林国本
最近、メディアでときどき「食糧安保」という表現を目にすることになったが、実を言うと、この30年間、うかつにも、ほとんどそういうことを真剣に考えたことはなかった。かつてジャーナリストであった人間としては恥ずかしいことだが、どんどん発展している中国ではそんなことはほとんど杞憂に等しいと心の中では思っていた。しかし、地球の人口が70億を突破し、地球上には飢餓線上であえいでいる人たちがいることをテレビの映像で見て、やはりこの問題はおろそかにできないのではないかと思うようにもなっている。
われわれの世代は、建国以後の食糧、綿花の配給制の時代を経験してはいるが、前世紀60年代初期の自然災害の頃以外、みんな同じ生活をしていたせいか、とくに困ったこともなかった。もちろん、今のように外食をしたり、ブランド品の服を着たりすることはできなかったが、別に不満はなかった。改革、開放のご時世になってからは、都市部では生活レベルの向上によって、やれ洋食だ、「日本食」だ、ウイスキーの水割りだという暮らしもできるようになり、こし方を振り返って、ずいぶん質素な生活をしていたのだなあ、と思うようになった。ところが、今の若者たちは子供の頃から楽な生活をし、自分たちの国にかつて配給制があったことも知らない人が多い。今や配給制の頃に使われていたクーポン類はコレクション・マニヤの収集品になってしまっている。
一人当たりの耕地面積の少ない、水資源の不足している中国で、13億もの人間の食の問題を解決したことは並大抵のことではないと思うようになっている。
最近、農業の基盤強化、科学的農法の導入、水利施設への資金投下、農民の収入増、農村における社会保障の漸次向上、医療保障の漸次向上が提起され、次の30年における中国経済全般のさらなる発展に力を入れ始めているが、これは戦略的に見ても正しい選択であると思う。
13億の人口を擁する国が万が一他国に食糧援助を要請するようなことになれば、それこそ外国のマスコミが跳びついてくるだろうし、「中国崩壊論」を騒ぎ立てる評論家も現れてくるだろう。
最近、メディアで黒竜江、吉林、河南などで大規模な機械化農業がくり広げられている映像を何度も目にしたが、とにかく飛行機で農薬を散布し、コンバインで穀物を収穫し、脱穀、袋詰め、トラックへの積み込みを一貫作業ですすめているのを目にして、将来的には中国の農業はこうあるべきだと思っている。

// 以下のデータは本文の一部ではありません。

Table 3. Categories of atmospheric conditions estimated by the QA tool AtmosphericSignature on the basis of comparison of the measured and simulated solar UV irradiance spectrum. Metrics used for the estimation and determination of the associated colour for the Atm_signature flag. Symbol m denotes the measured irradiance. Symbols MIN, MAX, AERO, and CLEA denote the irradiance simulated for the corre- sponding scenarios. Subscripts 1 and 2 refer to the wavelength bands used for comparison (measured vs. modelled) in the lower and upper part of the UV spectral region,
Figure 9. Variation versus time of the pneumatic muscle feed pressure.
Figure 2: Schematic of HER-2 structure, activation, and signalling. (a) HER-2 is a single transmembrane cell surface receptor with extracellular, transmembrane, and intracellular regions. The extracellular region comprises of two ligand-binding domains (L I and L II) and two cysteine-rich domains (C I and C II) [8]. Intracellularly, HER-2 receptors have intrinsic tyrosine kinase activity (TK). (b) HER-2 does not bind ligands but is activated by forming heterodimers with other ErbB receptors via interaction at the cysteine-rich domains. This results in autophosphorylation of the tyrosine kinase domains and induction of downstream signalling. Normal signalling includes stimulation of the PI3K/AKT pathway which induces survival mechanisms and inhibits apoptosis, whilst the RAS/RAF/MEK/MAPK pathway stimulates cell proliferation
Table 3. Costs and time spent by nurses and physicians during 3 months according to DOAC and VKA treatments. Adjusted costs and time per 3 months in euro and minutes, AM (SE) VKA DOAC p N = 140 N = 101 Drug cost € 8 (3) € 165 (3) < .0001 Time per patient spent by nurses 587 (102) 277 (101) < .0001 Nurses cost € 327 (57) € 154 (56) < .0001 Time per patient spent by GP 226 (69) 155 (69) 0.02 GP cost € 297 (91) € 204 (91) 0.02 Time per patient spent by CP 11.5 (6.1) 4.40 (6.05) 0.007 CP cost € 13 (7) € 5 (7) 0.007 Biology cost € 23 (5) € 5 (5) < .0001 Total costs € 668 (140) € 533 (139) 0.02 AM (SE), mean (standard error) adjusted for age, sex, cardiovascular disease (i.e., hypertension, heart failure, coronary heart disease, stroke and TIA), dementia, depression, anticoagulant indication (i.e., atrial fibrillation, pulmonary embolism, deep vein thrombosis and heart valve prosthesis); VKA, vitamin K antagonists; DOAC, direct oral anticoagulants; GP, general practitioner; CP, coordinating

私見ではあるが、中国のシステムでは13億の人口を養っていくことはそれほど難しいことではないが、農村における労働力構造の変化を先取りするならば、これまでの政策は公約どおり実行するとともに、新しい農業従事者を育て上げることも視野に入れておくことが必要となろう。13億の人口の食の問題ばかりでなく、責任ある大国として困難を抱えた地域の人々を援助するという役割も果たすようになってもらいたい。